*Given task:*
Quote every line of text in the data below word for word, and leave the pictures out of your answer.

*Material provided:*
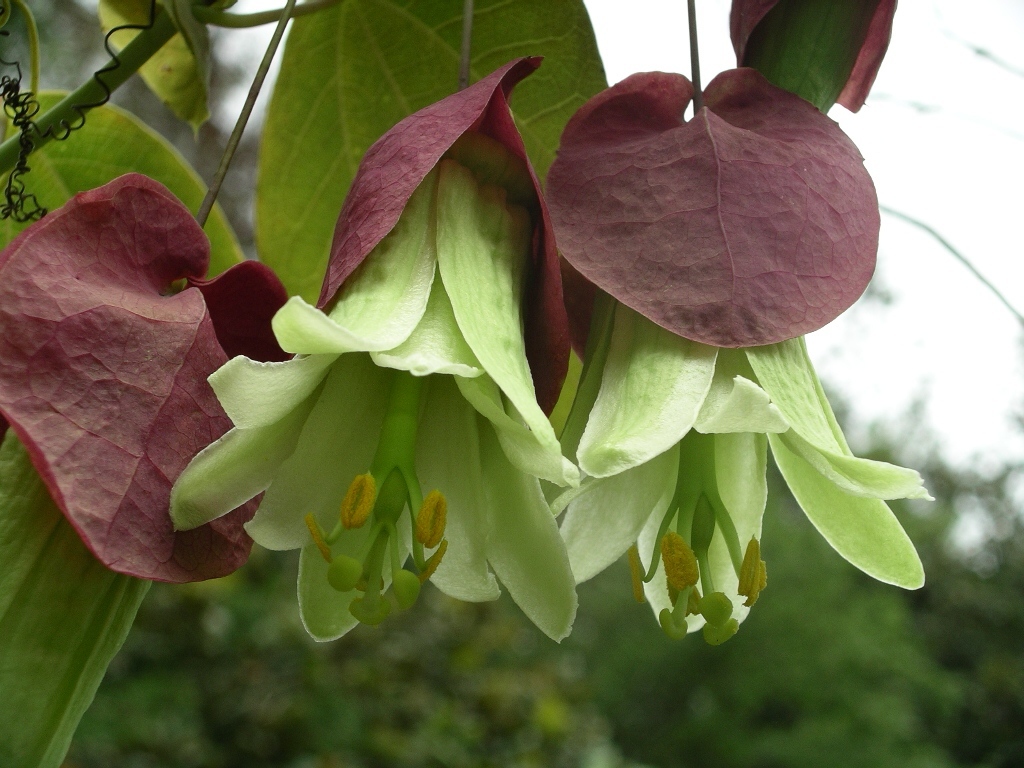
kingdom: Plantae
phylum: Tracheophyta
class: Magnoliopsida
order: Malpighiales
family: Passifloraceae
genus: Passiflora
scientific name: Passiflora membranacea
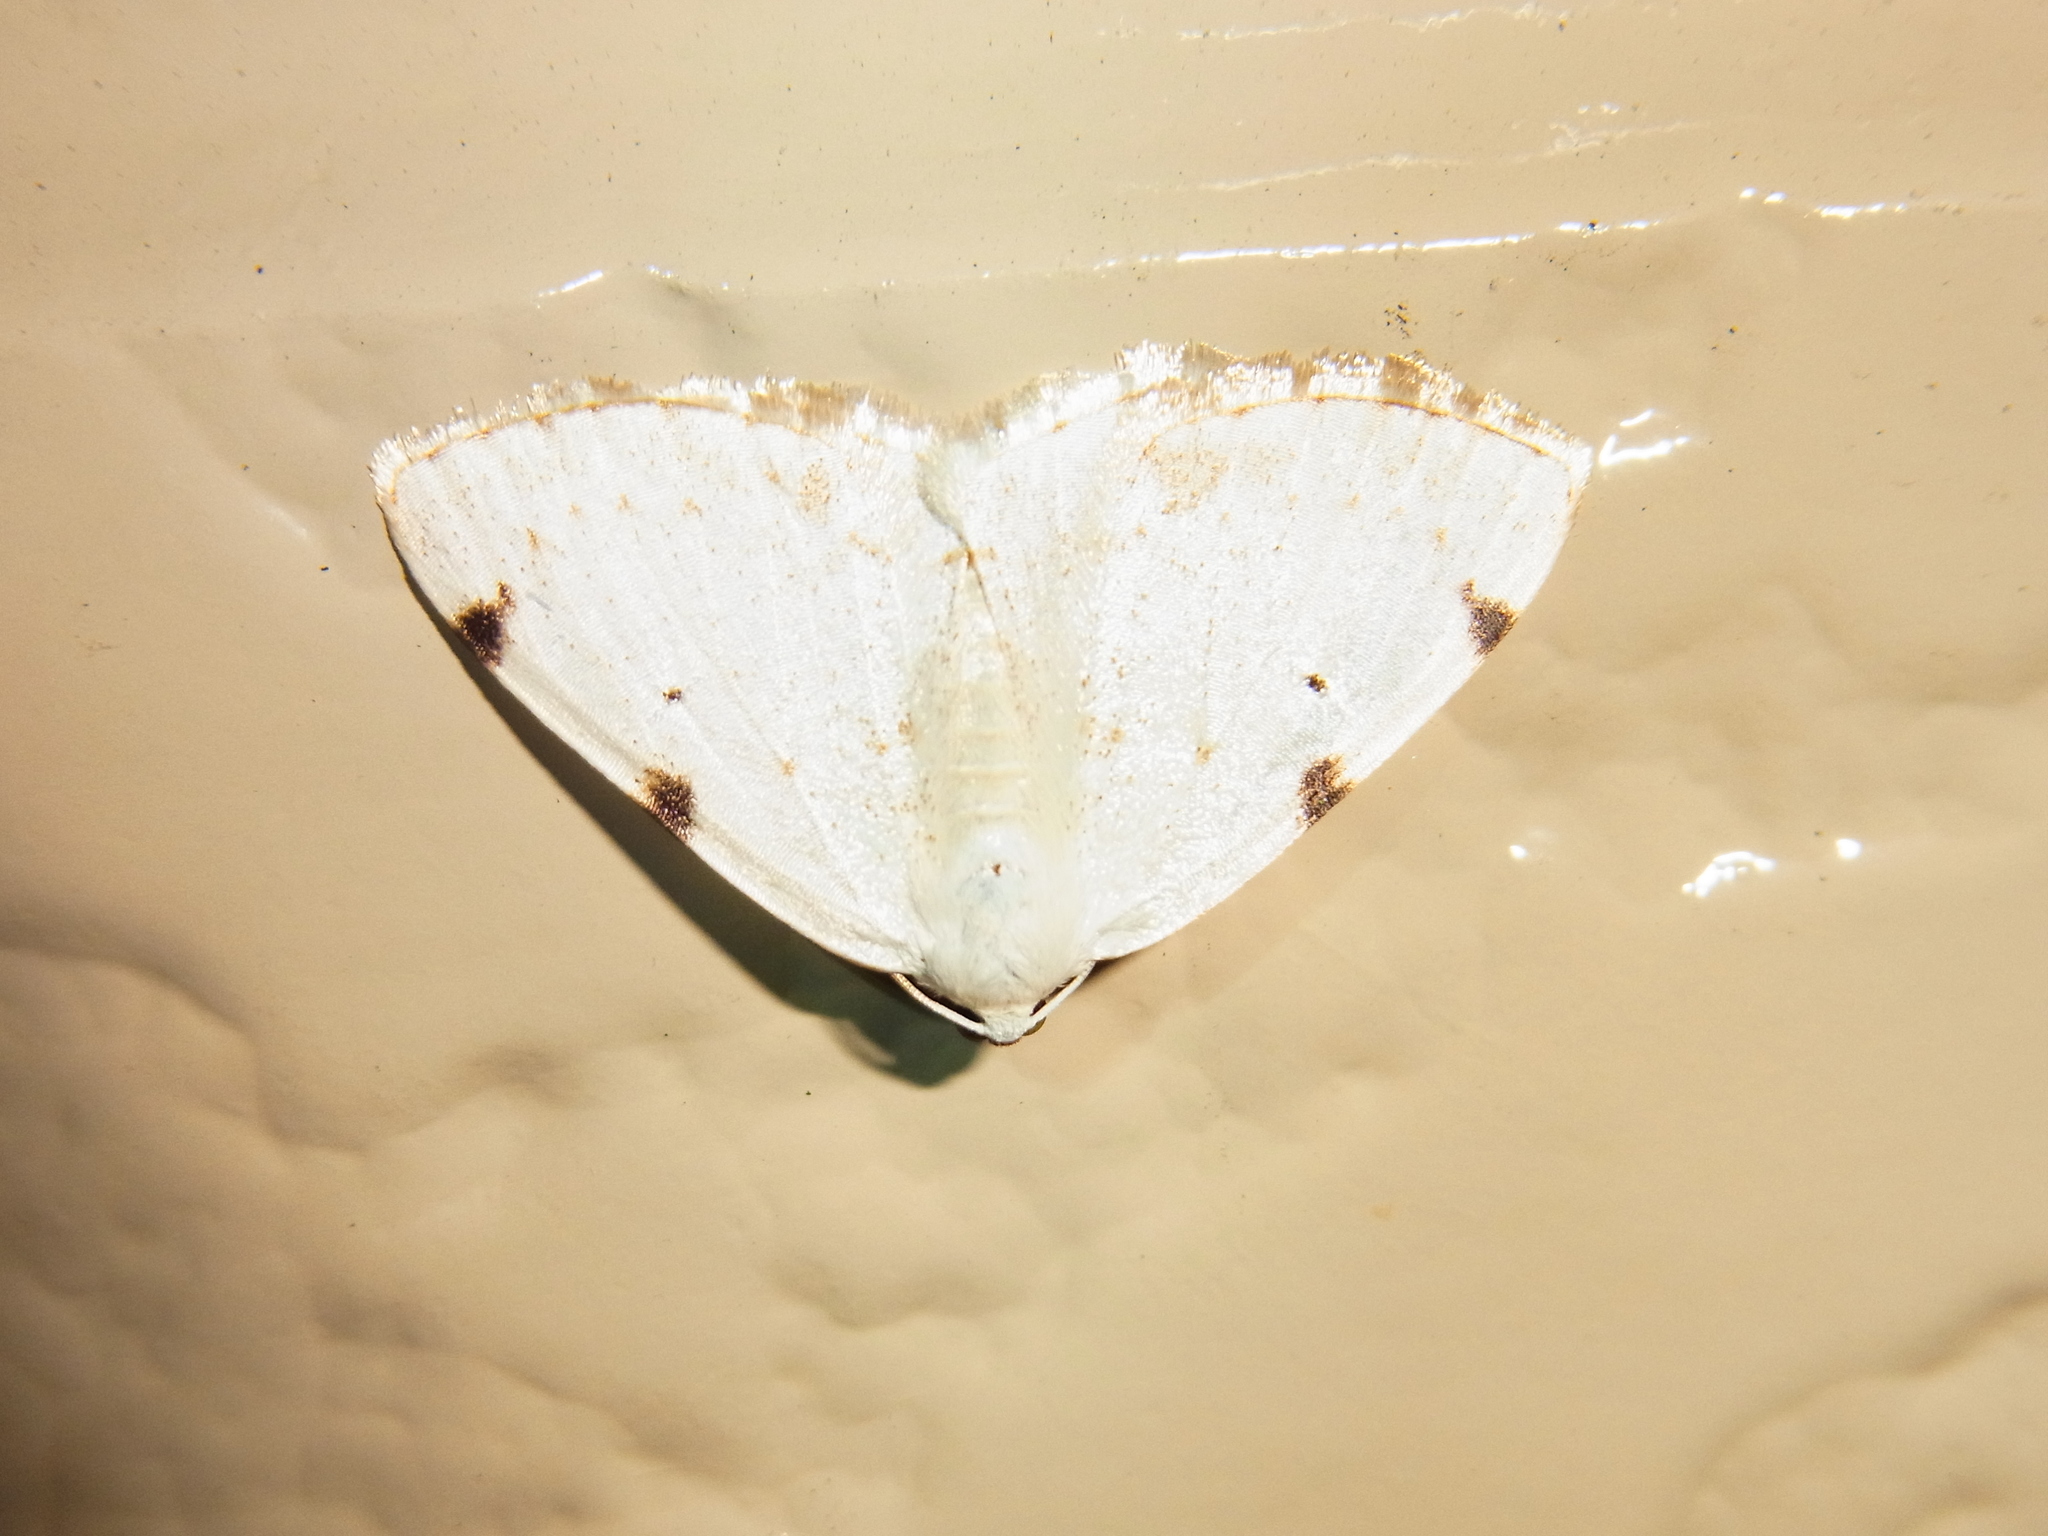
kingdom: Animalia
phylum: Arthropoda
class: Insecta
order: Lepidoptera
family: Geometridae
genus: Lomographa
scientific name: Lomographa bimaculata
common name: White-pinion spotted
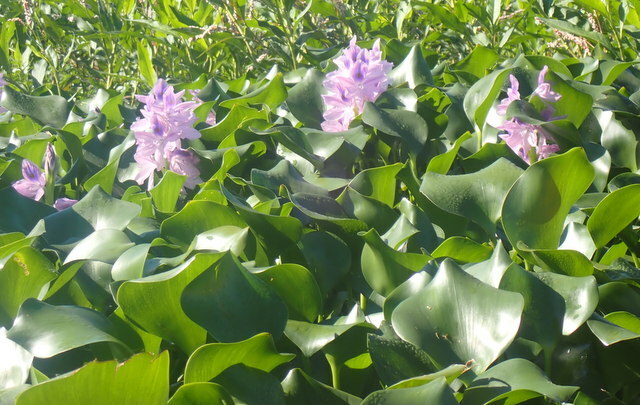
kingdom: Plantae
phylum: Tracheophyta
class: Liliopsida
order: Commelinales
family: Pontederiaceae
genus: Pontederia
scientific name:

*Written solution:*
kingdom: Plantae
phylum: Tracheophyta
class: Magnoliopsida
order: Malpighiales
family: Passifloraceae
genus: Passiflora
scientific name: Passiflora membranacea
kingdom: Animalia
phylum: Arthropoda
class: Insecta
order: Lepidoptera
family: Geometridae
genus: Lomographa
scientific name: Lomographa bimaculata
common name: White-pinion spotted
kingdom: Plantae
phylum: Tracheophyta
class: Liliopsida
order: Commelinales
family: Pontederiaceae
genus: Pontederia
scientific name:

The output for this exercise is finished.